# [Entries supplied]
----

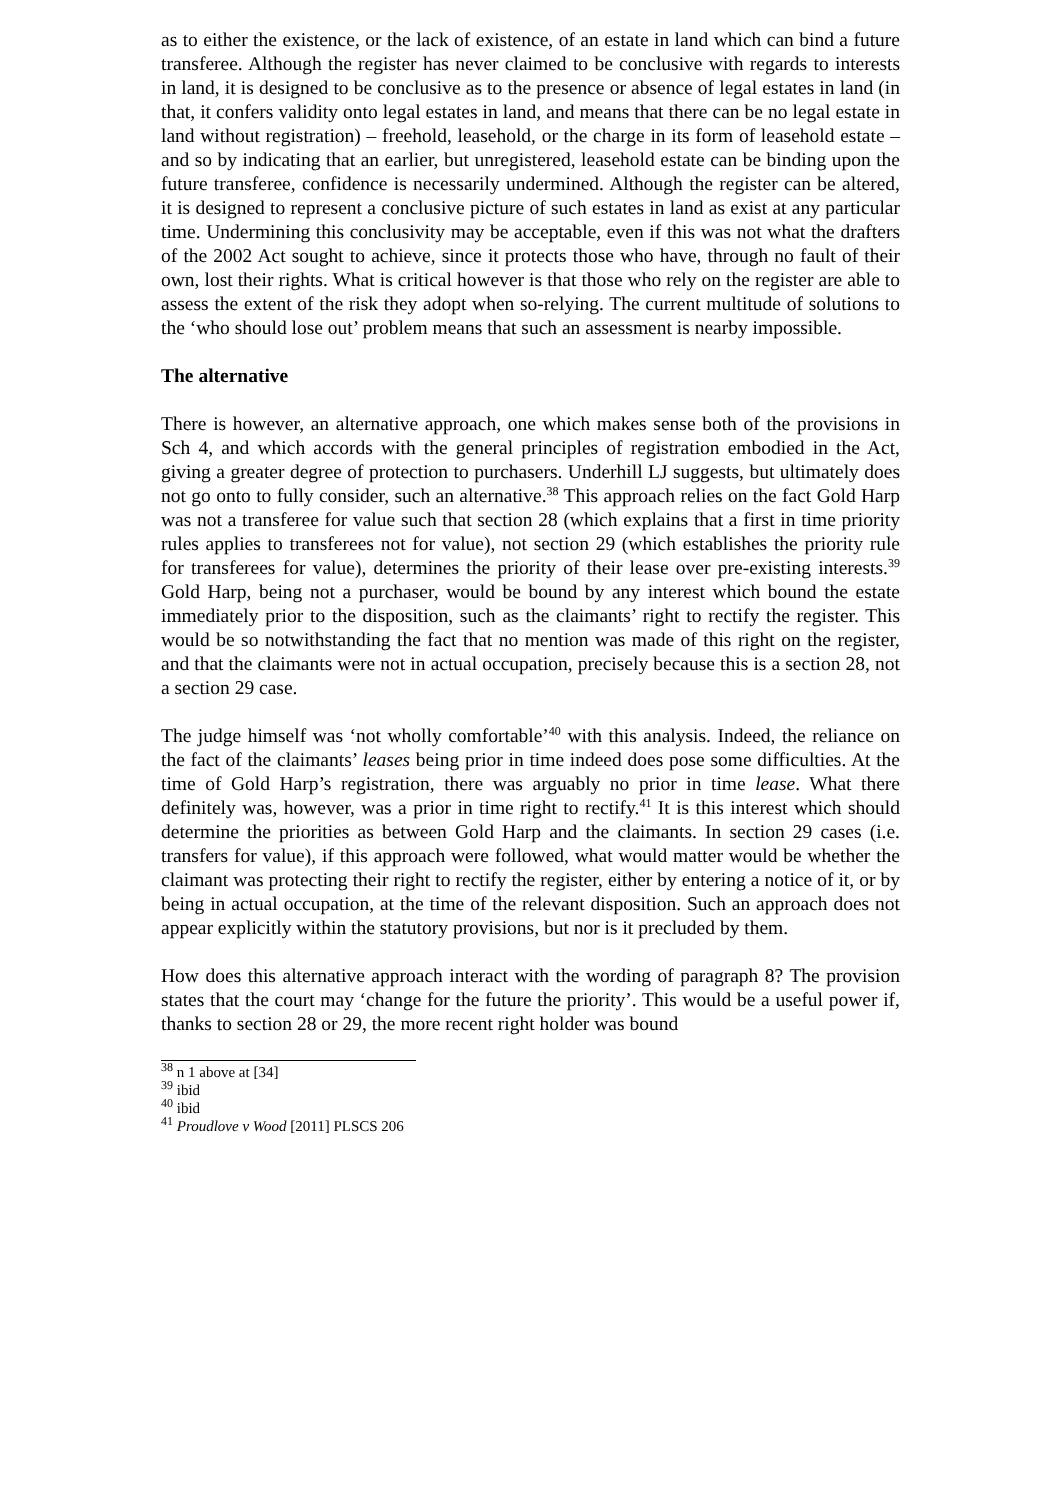as to either the existence, or the lack of existence, of an estate in land which can bind a future transferee. Although the register has never claimed to be conclusive with regards to interests in land, it is designed to be conclusive as to the presence or absence of legal estates in land (in that, it confers validity onto legal estates in land, and means that there can be no legal estate in land without registration) – freehold, leasehold, or the charge in its form of leasehold estate – and so by indicating that an earlier, but unregistered, leasehold estate can be binding upon the future transferee, confidence is necessarily undermined. Although the register can be altered, it is designed to represent a conclusive picture of such estates in land as exist at any particular time. Undermining this conclusivity may be acceptable, even if this was not what the drafters of the 2002 Act sought to achieve, since it protects those who have, through no fault of their own, lost their rights. What is critical however is that those who rely on the register are able to assess the extent of the risk they adopt when so-relying. The current multitude of solutions to the ‘who should lose out’ problem means that such an assessment is nearby impossible.
The alternative
There is however, an alternative approach, one which makes sense both of the provisions in Sch 4, and which accords with the general principles of registration embodied in the Act, giving a greater degree of protection to purchasers. Underhill LJ suggests, but ultimately does not go onto to fully consider, such an alternative.<sup>38</sup> This approach relies on the fact Gold Harp was not a transferee for value such that section 28 (which explains that a first in time priority rules applies to transferees not for value), not section 29 (which establishes the priority rule for transferees for value), determines the priority of their lease over pre-existing interests.<sup>39</sup> Gold Harp, being not a purchaser, would be bound by any interest which bound the estate immediately prior to the disposition, such as the claimants’ right to rectify the register. This would be so notwithstanding the fact that no mention was made of this right on the register, and that the claimants were not in actual occupation, precisely because this is a section 28, not a section 29 case.
The judge himself was ‘not wholly comfortable’<sup>40</sup> with this analysis. Indeed, the reliance on the fact of the claimants’ leases being prior in time indeed does pose some difficulties. At the time of Gold Harp’s registration, there was arguably no prior in time lease. What there definitely was, however, was a prior in time right to rectify.<sup>41</sup> It is this interest which should determine the priorities as between Gold Harp and the claimants. In section 29 cases (i.e. transfers for value), if this approach were followed, what would matter would be whether the claimant was protecting their right to rectify the register, either by entering a notice of it, or by being in actual occupation, at the time of the relevant disposition. Such an approach does not appear explicitly within the statutory provisions, but nor is it precluded by them.
How does this alternative approach interact with the wording of paragraph 8? The provision states that the court may ‘change for the future the priority’. This would be a useful power if, thanks to section 28 or 29, the more recent right holder was bound
<sup>38</sup> n 1 above at [34]
<sup>39</sup> ibid
<sup>40</sup> ibid
<sup>41</sup> Proudlove v Wood [2011] PLSCS 206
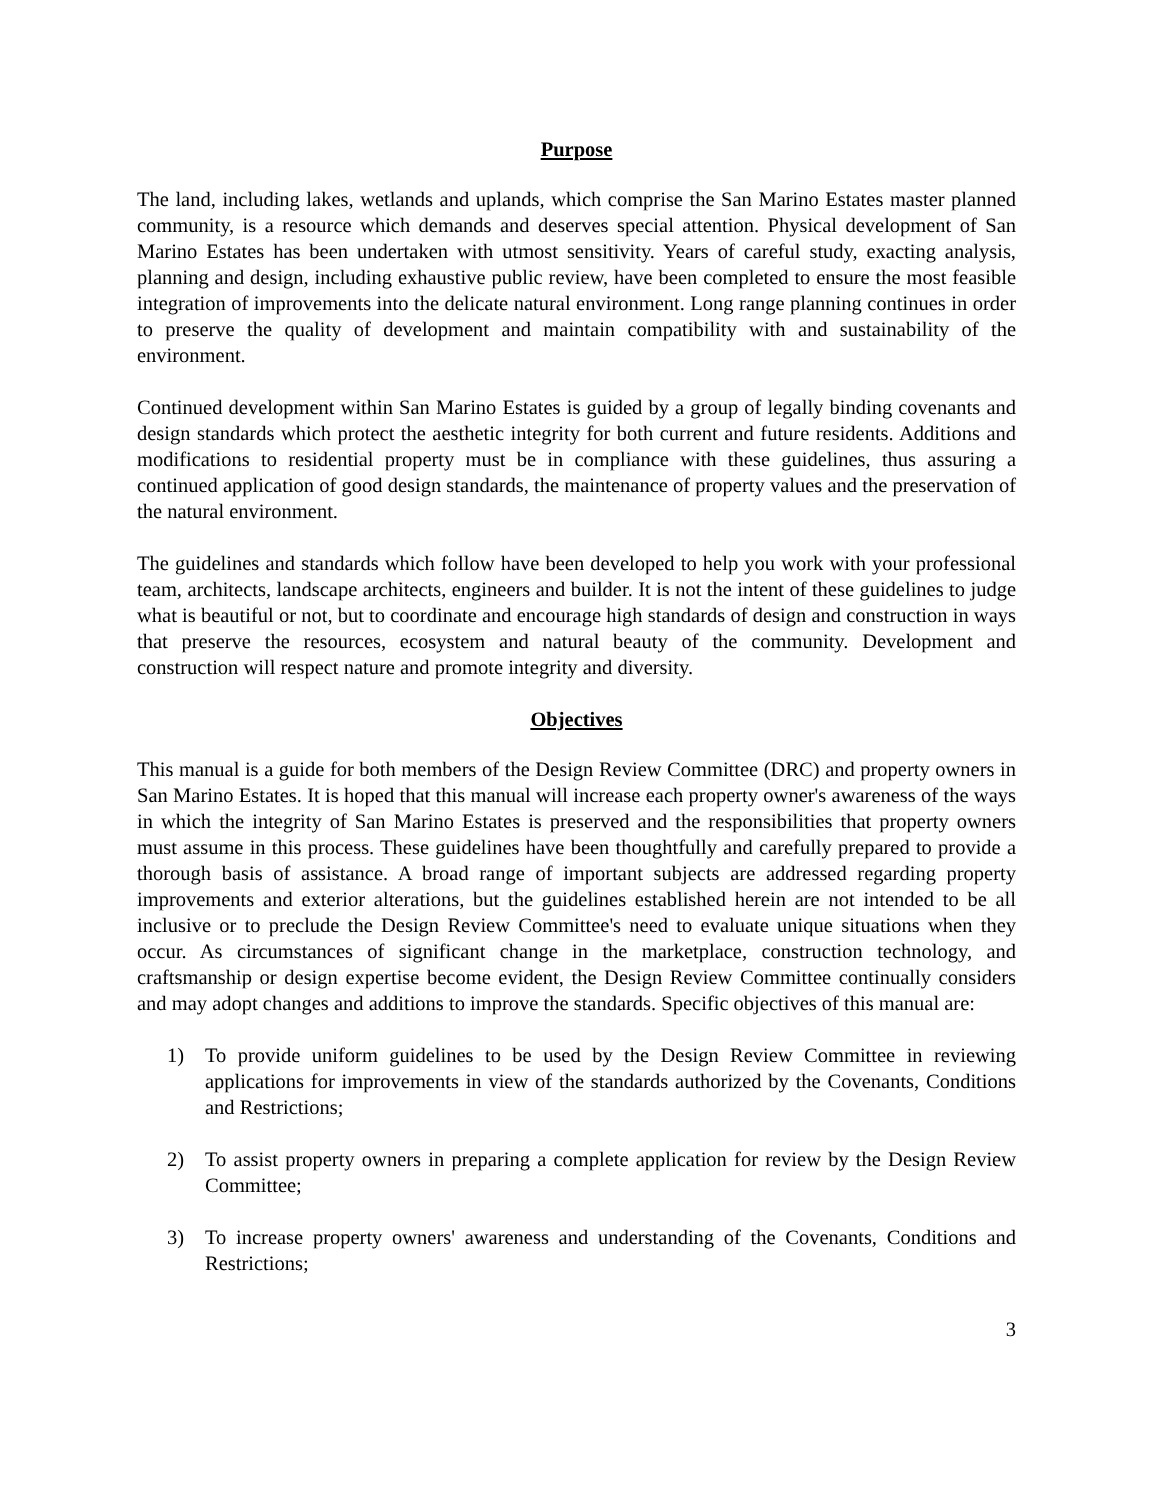Purpose
The land, including lakes, wetlands and uplands, which comprise the San Marino Estates master planned community, is a resource which demands and deserves special attention. Physical development of San Marino Estates has been undertaken with utmost sensitivity. Years of careful study, exacting analysis, planning and design, including exhaustive public review, have been completed to ensure the most feasible integration of improvements into the delicate natural environment. Long range planning continues in order to preserve the quality of development and maintain compatibility with and sustainability of the environment.
Continued development within San Marino Estates is guided by a group of legally binding covenants and design standards which protect the aesthetic integrity for both current and future residents. Additions and modifications to residential property must be in compliance with these guidelines, thus assuring a continued application of good design standards, the maintenance of property values and the preservation of the natural environment.
The guidelines and standards which follow have been developed to help you work with your professional team, architects, landscape architects, engineers and builder. It is not the intent of these guidelines to judge what is beautiful or not, but to coordinate and encourage high standards of design and construction in ways that preserve the resources, ecosystem and natural beauty of the community. Development and construction will respect nature and promote integrity and diversity.
Objectives
This manual is a guide for both members of the Design Review Committee (DRC) and property owners in San Marino Estates. It is hoped that this manual will increase each property owner's awareness of the ways in which the integrity of San Marino Estates is preserved and the responsibilities that property owners must assume in this process. These guidelines have been thoughtfully and carefully prepared to provide a thorough basis of assistance. A broad range of important subjects are addressed regarding property improvements and exterior alterations, but the guidelines established herein are not intended to be all inclusive or to preclude the Design Review Committee's need to evaluate unique situations when they occur. As circumstances of significant change in the marketplace, construction technology, and craftsmanship or design expertise become evident, the Design Review Committee continually considers and may adopt changes and additions to improve the standards. Specific objectives of this manual are:
1) To provide uniform guidelines to be used by the Design Review Committee in reviewing applications for improvements in view of the standards authorized by the Covenants, Conditions and Restrictions;
2) To assist property owners in preparing a complete application for review by the Design Review Committee;
3) To increase property owners' awareness and understanding of the Covenants, Conditions and Restrictions;
3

----

# [Task]
Scan the records above for the string "property", and copy every line where it turns up.

# [Response area]
Continued development within San Marino Estates is guided by a group of legally binding covenants and design standards which protect the aesthetic integrity for both current and future residents. Additions and modifications to residential property must be in compliance with these guidelines, thus assuring a continued application of good design standards, the maintenance of property values and the preservation of the natural environment.
This manual is a guide for both members of the Design Review Committee (DRC) and property owners in San Marino Estates. It is hoped that this manual will increase each property owner's awareness of the ways in which the integrity of San Marino Estates is preserved and the responsibilities that property owners must assume in this process. These guidelines have been thoughtfully and carefully prepared to provide a thorough basis of assistance. A broad range of important subjects are addressed regarding property improvements and exterior alterations, but the guidelines established herein are not intended to be all inclusive or to preclude the Design Review Committee's need to evaluate unique situations when they occur. As circumstances of significant change in the marketplace, construction technology, and craftsmanship or design expertise become evident, the Design Review Committee continually considers and may adopt changes and additions to improve the standards. Specific objectives of this manual are:
2) To assist property owners in preparing a complete application for review by the Design Review Committee;
3) To increase property owners' awareness and understanding of the Covenants, Conditions and Restrictions;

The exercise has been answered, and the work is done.